The painting sits firmly within Barthel’s ongoing dialogue with elemental landscapes, where representation dissolves into atmosphere. Here, the horizon is suggested rather than drawn, and the viewer is invited into a moment of vastness — a sea that feels both intimate and immense, shaped not by depiction but by sensation.
About the Artist
Jean‑Claude Barthel is a contemporary painter known for his atmospheric abstractions and his ability to distil landscape into gesture, colour and mood. Though often associated with maritime and elemental themes, Barthel’s work resists literal depiction; instead, he uses sweeping movement, layered tonalities and a keen sensitivity to light to evoke the emotional architecture of place.
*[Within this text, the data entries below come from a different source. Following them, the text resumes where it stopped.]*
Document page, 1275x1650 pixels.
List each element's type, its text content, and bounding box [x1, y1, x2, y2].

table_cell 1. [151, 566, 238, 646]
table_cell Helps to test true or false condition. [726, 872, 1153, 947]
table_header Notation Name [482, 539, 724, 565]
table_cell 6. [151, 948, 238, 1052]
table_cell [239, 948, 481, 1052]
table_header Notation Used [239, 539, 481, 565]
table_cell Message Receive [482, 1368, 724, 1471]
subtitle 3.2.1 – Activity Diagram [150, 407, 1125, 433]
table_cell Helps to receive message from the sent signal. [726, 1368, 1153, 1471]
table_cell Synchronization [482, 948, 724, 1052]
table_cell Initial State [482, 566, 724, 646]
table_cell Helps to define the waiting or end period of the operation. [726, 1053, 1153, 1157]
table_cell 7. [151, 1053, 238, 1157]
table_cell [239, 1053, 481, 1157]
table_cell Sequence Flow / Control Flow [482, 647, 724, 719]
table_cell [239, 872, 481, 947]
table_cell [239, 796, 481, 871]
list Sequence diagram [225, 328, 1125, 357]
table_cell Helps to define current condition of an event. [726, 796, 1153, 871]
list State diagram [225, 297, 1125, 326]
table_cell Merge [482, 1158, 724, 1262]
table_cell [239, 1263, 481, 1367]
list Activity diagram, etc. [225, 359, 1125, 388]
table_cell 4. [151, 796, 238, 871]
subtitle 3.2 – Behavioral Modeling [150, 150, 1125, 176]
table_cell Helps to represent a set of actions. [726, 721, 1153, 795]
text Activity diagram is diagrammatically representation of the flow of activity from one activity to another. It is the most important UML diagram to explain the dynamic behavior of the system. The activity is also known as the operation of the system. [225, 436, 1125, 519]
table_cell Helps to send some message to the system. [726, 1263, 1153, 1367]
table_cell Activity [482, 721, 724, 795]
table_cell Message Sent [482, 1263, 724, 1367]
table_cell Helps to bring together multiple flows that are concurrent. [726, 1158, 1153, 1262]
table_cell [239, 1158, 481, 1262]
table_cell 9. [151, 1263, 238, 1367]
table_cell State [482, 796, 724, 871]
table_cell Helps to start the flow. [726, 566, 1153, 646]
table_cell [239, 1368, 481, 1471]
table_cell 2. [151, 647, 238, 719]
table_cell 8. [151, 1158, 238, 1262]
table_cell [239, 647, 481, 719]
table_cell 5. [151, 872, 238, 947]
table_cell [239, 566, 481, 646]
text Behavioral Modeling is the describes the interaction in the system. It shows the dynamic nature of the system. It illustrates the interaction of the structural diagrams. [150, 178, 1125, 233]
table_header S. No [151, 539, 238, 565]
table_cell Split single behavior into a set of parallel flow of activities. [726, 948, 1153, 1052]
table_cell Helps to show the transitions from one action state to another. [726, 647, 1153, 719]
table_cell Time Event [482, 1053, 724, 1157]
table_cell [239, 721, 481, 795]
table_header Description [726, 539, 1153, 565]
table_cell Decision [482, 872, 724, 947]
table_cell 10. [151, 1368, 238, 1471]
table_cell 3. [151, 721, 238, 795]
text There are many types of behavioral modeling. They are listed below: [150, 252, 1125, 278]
Originally trained in graphic arts before turning fully to painting, Barthel developed a visual language that balances spontaneity with structural clarity. His surfaces carry the energy of improvisation — broad strokes, shifting textures, and passages of near‑luminosity — yet each composition is anchored by a quiet internal order. This duality gives his paintings their distinctive tension: the sense of nature in flux, held momentarily still.
Barthel’s practice is deeply rooted in observation, but not in representation. He draws inspiration from coastlines, changing skies, and the rhythm of weather, translating these impressions into works that feel both intimate and expansive. His use of oil, in particular, allows for a depth and resonance that amplifies the emotional weight of his subjects.
Exhibited widely across Europe, Barthel has built a reputation for paintings that invite contemplation — works that do not describe the world so much as breathe with it. His canvases offer viewers a space of openness, where memory, sensation and landscape converge.